> TO-DO ITEM:
Using the entries that follow, write out the line containing "fx_px: 2461", the line containing "focal_mm: 62", and every line between them, exactly and nothing else.

> Stored items from a collection:
---

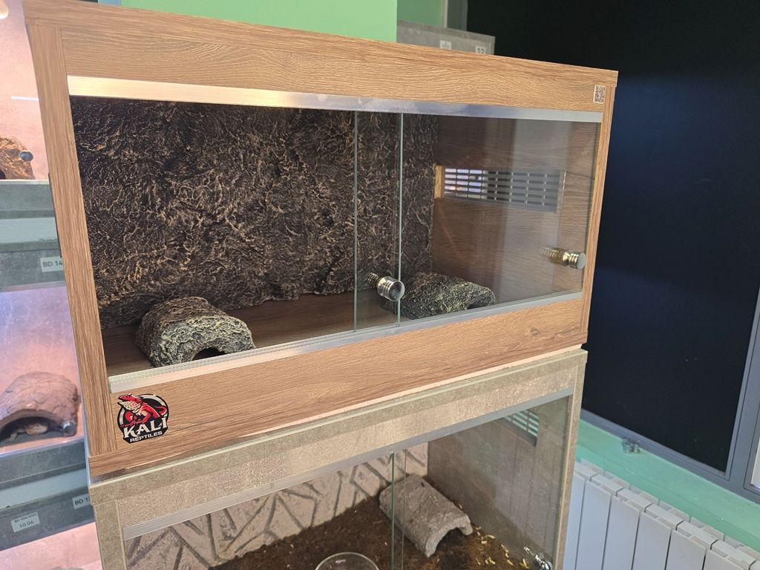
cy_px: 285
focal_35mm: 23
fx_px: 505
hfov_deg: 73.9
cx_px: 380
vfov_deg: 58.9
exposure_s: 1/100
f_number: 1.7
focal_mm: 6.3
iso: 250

---

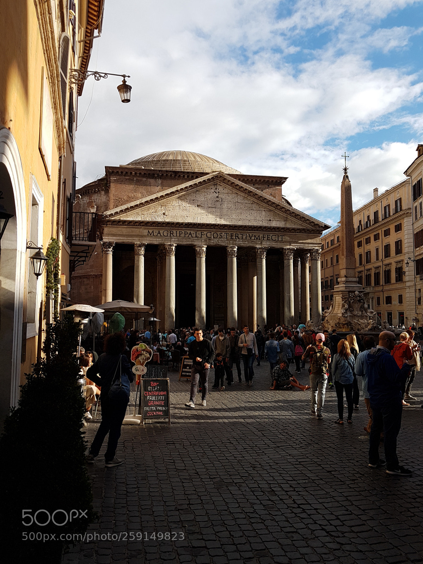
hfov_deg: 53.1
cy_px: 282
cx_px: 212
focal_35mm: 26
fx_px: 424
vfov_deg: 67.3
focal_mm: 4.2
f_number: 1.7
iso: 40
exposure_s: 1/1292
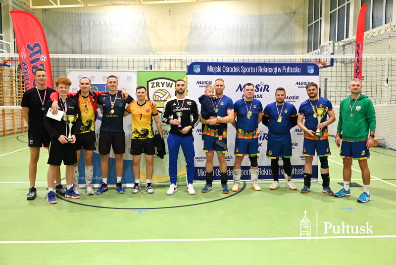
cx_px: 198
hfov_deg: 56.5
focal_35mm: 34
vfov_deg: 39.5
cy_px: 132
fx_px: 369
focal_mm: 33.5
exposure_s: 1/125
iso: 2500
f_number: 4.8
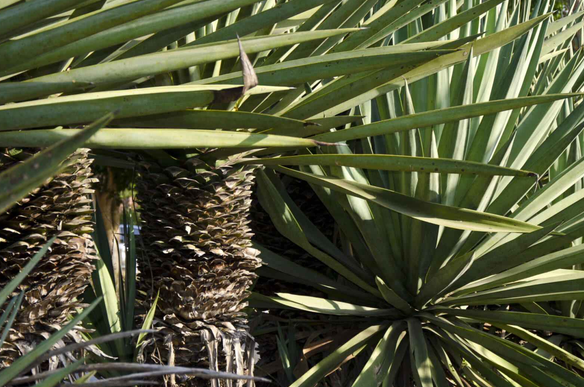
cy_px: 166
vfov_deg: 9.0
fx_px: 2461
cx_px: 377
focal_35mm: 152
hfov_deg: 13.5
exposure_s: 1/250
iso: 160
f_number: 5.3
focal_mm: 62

---

> RESULT OF THE TASK:
fx_px: 2461
cx_px: 377
focal_35mm: 152
hfov_deg: 13.5
exposure_s: 1/250
iso: 160
f_number: 5.3
focal_mm: 62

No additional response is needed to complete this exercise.